PROVIDED PASSAGE →
Thus, using the last 20 years of US power markets to draw assumptions about the next decade leads to one logical flaw…

How power generation in the US has evolved since the early-2000s. The left chart shows each generation source’s contribution to annual power produced in the US. The right chart shows how each generation source contributes throughout the day. As the sun rises, solar (yellow) begins to dominate the grid, displacing reliable gas generation. The solar profile is minorly smoothed with batteries (blue), but is clearly not available around the clock as nuclear (orange), coal (grey), and gas (red) are.

But first, we need to appreciate the two kinds of power markets – merchant, and regulated. Merchant markets like ERCOT in Texas are effectively near-perfect expressions of the free market – rely strictly on price signals. In merchant markets power producers are guaranteed nothing, and generators compete against each other in the cash power markets where marginal economics dictate pricing – power producers live and die by their own cost structure. For power producers without purchase agreements (PPAs), marginal economics dictate pricing and being cost competitive in merchant markets is everything – you don’t eat if you can’t economically nominate your electrons into the real-time, or day ahead market. During the day, this means going head-to-head with solar, which has zero marginal cost, and gas can’t even begin to compete. If the market continues to follow price signals, gas generation won’t grow…

In regulated markets, an integrated utility planner focuses on reliability – and is guaranteed a return on equity. In regulated markets, there’s no competition, so price signals don’t dictate what gets built. Instead, effective monopoly utilities build out their preferred resource mix and then petition regulators to rate-base whatever they want to construct. Once approved, every dollar of capital goes into the rate base – regardless of whether the asset is economically competitive or not. In regulated markets, the goal of the central planner is to mimic the outcome of merchant markets (reliability and low-cost), while having, in theory, more ability to control the edge cases and range of pricing outcomes. Regulated markets have continued to grow gas generation, while merchant markets favored solar.

So, many will say that because solar and wind have been the primary addition of generating capacity over the past 10 years, it should be the power of choice going forward. Of course not. Given US power demand has been effectively flat for 20 years, naturally the assets that are being added to the system are zero-marginal-cost generators, as it’s the only way to beat out competition in merchant markets. Without demand growth, a market will begin cannibalizing its higher-cost generation, which ends up being anything with actual cash fuel costs (i.e. natural gas) – chipping away at the marginal producers to optimize itself (effectively, when companies can’t grow their top-line, they chase volatility, which isn’t the winning strategy when top-line needs to grow again). But we’re not in a time of zero demand growth anymore, so discussing cost optimization rather than capacity expansion feels like a useless argument.

DATA SUPPLIED →
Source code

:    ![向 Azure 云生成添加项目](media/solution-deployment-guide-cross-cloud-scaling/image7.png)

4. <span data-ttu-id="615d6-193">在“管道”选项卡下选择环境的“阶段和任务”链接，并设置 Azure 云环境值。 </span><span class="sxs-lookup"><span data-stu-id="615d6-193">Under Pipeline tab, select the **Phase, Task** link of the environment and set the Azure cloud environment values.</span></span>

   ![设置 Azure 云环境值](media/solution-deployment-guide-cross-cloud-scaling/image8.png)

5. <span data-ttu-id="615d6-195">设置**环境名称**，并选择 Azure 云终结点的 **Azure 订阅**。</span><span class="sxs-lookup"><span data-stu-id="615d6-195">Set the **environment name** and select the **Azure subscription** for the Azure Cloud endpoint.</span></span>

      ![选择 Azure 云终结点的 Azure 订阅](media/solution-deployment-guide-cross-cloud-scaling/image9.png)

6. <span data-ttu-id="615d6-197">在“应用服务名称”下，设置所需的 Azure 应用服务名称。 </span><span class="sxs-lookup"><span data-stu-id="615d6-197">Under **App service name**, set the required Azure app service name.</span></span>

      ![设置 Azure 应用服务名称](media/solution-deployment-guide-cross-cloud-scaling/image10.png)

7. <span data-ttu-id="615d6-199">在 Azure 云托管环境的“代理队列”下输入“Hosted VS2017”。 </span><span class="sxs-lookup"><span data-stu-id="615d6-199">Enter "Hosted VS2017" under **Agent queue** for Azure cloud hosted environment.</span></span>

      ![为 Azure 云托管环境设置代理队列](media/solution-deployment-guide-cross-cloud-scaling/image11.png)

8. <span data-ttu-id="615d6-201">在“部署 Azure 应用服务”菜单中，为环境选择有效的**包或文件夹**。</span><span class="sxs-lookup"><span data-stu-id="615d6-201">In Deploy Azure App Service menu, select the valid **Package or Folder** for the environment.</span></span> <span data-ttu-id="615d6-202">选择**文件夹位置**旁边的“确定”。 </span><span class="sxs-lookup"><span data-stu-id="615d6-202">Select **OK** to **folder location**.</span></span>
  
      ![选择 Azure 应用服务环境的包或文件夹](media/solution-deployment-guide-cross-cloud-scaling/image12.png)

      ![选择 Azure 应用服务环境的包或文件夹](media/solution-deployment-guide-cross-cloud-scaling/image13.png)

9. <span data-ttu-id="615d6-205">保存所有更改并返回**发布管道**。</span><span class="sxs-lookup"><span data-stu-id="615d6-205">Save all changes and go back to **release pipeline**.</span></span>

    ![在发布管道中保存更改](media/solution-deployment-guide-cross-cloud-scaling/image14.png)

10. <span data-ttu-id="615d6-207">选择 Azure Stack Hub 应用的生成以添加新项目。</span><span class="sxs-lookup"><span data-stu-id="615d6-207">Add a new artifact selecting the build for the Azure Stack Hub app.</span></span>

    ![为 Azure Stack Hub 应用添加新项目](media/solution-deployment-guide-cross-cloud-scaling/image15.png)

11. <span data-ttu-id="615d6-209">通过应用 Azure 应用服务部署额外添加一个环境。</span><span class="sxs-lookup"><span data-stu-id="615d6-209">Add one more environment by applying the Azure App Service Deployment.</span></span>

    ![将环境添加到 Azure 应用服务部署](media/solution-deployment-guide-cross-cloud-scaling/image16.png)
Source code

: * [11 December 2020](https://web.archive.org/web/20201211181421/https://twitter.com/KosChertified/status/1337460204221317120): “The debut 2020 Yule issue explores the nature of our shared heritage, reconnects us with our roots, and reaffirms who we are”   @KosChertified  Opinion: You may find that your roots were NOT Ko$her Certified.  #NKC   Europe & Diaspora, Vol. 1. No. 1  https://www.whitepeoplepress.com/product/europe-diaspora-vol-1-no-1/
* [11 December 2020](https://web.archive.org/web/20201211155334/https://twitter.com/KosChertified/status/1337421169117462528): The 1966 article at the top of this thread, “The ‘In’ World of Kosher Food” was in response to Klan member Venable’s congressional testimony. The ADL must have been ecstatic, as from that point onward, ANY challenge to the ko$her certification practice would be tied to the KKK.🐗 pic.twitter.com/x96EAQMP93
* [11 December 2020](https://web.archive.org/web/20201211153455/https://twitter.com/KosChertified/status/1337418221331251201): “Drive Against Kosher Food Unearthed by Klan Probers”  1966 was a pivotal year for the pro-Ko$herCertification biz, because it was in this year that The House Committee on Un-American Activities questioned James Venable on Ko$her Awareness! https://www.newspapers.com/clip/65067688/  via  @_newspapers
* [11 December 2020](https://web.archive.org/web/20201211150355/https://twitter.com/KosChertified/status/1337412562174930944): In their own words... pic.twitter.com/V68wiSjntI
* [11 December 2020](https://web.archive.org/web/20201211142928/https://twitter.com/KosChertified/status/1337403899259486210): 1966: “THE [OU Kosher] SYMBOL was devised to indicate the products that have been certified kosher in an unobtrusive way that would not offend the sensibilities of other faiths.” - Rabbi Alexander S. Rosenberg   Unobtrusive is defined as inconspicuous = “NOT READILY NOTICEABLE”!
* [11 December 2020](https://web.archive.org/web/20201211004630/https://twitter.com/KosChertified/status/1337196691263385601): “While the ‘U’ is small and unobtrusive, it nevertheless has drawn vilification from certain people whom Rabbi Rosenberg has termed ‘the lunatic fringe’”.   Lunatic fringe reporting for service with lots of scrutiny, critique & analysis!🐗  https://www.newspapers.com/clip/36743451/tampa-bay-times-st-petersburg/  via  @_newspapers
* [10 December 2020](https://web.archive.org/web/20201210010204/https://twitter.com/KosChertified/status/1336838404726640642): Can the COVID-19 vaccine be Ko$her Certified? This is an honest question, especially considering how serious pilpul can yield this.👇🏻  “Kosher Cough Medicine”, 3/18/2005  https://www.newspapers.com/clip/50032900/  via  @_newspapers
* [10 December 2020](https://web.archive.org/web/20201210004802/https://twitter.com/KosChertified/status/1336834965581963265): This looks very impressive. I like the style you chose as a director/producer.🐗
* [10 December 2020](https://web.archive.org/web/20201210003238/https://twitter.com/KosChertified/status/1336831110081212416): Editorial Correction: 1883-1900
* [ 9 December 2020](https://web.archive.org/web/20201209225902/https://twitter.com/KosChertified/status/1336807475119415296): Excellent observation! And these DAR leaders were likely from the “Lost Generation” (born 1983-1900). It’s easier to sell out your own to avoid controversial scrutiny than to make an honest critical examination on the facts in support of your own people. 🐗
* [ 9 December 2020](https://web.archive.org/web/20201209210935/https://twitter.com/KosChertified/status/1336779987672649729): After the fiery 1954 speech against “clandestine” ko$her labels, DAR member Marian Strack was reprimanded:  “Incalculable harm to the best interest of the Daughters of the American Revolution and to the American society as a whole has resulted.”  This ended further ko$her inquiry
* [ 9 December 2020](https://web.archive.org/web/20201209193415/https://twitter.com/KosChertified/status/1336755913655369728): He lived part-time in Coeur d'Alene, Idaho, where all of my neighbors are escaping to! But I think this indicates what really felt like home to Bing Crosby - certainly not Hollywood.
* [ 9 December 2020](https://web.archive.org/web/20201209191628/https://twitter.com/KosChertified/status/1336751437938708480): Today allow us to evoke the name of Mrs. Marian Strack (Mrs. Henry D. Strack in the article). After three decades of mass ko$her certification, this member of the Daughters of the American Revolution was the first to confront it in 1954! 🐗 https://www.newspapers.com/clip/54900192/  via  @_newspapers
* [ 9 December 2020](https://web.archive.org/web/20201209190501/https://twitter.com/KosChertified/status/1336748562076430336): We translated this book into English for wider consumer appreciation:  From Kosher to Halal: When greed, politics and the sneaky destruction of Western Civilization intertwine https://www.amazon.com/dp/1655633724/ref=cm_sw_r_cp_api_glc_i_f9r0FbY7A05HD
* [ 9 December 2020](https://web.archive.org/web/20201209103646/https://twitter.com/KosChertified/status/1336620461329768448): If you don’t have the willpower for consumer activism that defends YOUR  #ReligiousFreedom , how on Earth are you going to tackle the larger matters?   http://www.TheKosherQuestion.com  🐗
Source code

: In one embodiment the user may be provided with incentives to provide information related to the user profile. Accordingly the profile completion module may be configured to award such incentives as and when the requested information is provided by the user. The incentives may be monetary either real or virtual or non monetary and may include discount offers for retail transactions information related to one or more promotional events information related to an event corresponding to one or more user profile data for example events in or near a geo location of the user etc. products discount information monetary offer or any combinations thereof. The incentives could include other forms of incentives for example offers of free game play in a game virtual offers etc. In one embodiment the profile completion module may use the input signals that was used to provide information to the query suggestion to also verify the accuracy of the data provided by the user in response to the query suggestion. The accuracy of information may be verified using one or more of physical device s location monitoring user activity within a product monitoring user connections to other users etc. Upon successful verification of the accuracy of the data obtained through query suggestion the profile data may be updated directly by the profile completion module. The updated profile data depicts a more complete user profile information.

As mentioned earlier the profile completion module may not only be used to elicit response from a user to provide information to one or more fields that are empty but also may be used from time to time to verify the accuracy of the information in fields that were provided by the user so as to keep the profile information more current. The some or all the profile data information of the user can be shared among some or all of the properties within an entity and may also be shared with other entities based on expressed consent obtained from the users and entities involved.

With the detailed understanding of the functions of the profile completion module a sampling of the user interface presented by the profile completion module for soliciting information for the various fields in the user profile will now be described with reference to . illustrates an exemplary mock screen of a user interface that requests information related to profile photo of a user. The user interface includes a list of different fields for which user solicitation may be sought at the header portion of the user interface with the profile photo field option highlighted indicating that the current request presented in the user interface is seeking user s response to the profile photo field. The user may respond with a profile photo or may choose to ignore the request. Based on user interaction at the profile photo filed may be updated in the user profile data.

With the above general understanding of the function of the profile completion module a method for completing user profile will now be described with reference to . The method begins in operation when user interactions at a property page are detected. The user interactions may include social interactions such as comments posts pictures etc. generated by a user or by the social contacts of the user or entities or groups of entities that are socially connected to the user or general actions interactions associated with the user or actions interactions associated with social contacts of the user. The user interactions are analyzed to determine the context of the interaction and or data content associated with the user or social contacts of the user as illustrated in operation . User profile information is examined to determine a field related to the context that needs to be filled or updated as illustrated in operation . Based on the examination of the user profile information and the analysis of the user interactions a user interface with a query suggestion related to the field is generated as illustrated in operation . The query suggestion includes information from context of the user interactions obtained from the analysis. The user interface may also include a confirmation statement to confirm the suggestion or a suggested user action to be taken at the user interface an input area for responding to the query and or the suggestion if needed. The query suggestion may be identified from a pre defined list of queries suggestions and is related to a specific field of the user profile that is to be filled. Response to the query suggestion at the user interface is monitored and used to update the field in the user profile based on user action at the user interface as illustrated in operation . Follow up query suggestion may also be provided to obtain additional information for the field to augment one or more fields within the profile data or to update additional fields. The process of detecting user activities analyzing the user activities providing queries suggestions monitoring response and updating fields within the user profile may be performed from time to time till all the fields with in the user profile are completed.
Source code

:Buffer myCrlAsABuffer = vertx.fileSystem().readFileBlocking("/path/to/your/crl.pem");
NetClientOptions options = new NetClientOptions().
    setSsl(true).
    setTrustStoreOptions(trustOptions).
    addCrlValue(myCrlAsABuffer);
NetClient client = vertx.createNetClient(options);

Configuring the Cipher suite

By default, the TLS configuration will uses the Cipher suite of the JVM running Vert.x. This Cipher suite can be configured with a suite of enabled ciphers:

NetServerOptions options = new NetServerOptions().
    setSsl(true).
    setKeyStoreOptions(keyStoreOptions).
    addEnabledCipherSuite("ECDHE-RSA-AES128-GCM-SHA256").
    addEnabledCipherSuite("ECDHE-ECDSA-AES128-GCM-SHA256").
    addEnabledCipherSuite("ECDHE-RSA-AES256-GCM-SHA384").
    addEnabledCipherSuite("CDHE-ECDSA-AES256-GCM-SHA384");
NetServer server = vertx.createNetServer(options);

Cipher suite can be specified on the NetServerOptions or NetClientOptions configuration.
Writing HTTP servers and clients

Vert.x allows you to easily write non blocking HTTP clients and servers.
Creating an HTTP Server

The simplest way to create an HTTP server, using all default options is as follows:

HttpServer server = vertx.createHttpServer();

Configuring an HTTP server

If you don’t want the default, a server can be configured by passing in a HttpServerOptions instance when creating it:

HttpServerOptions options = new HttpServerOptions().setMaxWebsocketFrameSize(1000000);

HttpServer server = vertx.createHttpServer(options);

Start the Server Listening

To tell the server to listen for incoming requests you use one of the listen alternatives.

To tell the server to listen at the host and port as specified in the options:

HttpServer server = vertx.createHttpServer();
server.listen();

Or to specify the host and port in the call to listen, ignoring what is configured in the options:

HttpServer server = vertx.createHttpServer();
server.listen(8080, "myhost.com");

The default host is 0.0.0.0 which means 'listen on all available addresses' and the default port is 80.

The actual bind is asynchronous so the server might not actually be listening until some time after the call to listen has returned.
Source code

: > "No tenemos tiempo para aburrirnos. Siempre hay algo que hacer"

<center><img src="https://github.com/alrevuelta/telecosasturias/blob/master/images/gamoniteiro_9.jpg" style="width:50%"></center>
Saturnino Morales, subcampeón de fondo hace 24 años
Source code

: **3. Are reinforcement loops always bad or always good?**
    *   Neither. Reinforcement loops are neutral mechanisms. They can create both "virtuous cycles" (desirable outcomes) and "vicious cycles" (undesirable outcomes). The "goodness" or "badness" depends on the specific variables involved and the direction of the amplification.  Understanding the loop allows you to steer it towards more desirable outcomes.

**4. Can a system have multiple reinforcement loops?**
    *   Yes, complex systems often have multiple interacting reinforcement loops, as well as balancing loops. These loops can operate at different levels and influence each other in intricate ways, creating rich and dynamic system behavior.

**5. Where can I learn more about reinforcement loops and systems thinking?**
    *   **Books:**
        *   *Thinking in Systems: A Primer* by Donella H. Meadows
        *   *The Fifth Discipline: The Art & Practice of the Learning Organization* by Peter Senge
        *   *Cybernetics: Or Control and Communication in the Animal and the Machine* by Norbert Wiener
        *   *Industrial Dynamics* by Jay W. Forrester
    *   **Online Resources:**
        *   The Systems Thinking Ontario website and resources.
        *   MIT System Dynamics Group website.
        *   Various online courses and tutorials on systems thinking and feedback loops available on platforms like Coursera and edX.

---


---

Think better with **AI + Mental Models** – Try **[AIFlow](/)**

SET OF TASKS →
1. In the passage on US power markets, what does an integrated utility planner in a regulated market receive as a guarantee?
2. Locate each line of the records that contains the string "newspapers", matching case exactly, and copy those lines.

EXPECTED OUTPUTS →
1. A return on equity.

2.
* [11 December 2020](https://web.archive.org/web/20201211153455/https://twitter.com/KosChertified/status/1337418221331251201): “Drive Against Kosher Food Unearthed by Klan Probers”  1966 was a pivotal year for the pro-Ko$herCertification biz, because it was in this year that The House Committee on Un-American Activities questioned James Venable on Ko$her Awareness! https://www.newspapers.com/clip/65067688/  via  @_newspapers
* [11 December 2020](https://web.archive.org/web/20201211004630/https://twitter.com/KosChertified/status/1337196691263385601): “While the ‘U’ is small and unobtrusive, it nevertheless has drawn vilification from certain people whom Rabbi Rosenberg has termed ‘the lunatic fringe’”.   Lunatic fringe reporting for service with lots of scrutiny, critique & analysis!🐗  https://www.newspapers.com/clip/36743451/tampa-bay-times-st-petersburg/  via  @_newspapers
* [10 December 2020](https://web.archive.org/web/20201210010204/https://twitter.com/KosChertified/status/1336838404726640642): Can the COVID-19 vaccine be Ko$her Certified? This is an honest question, especially considering how serious pilpul can yield this.👇🏻  “Kosher Cough Medicine”, 3/18/2005  https://www.newspapers.com/clip/50032900/  via  @_newspapers
* [ 9 December 2020](https://web.archive.org/web/20201209191628/https://twitter.com/KosChertified/status/1336751437938708480): Today allow us to evoke the name of Mrs. Marian Strack (Mrs. Henry D. Strack in the article). After three decades of mass ko$her certification, this member of the Daughters of the American Revolution was the first to confront it in 1954! 🐗 https://www.newspapers.com/clip/54900192/  via  @_newspapers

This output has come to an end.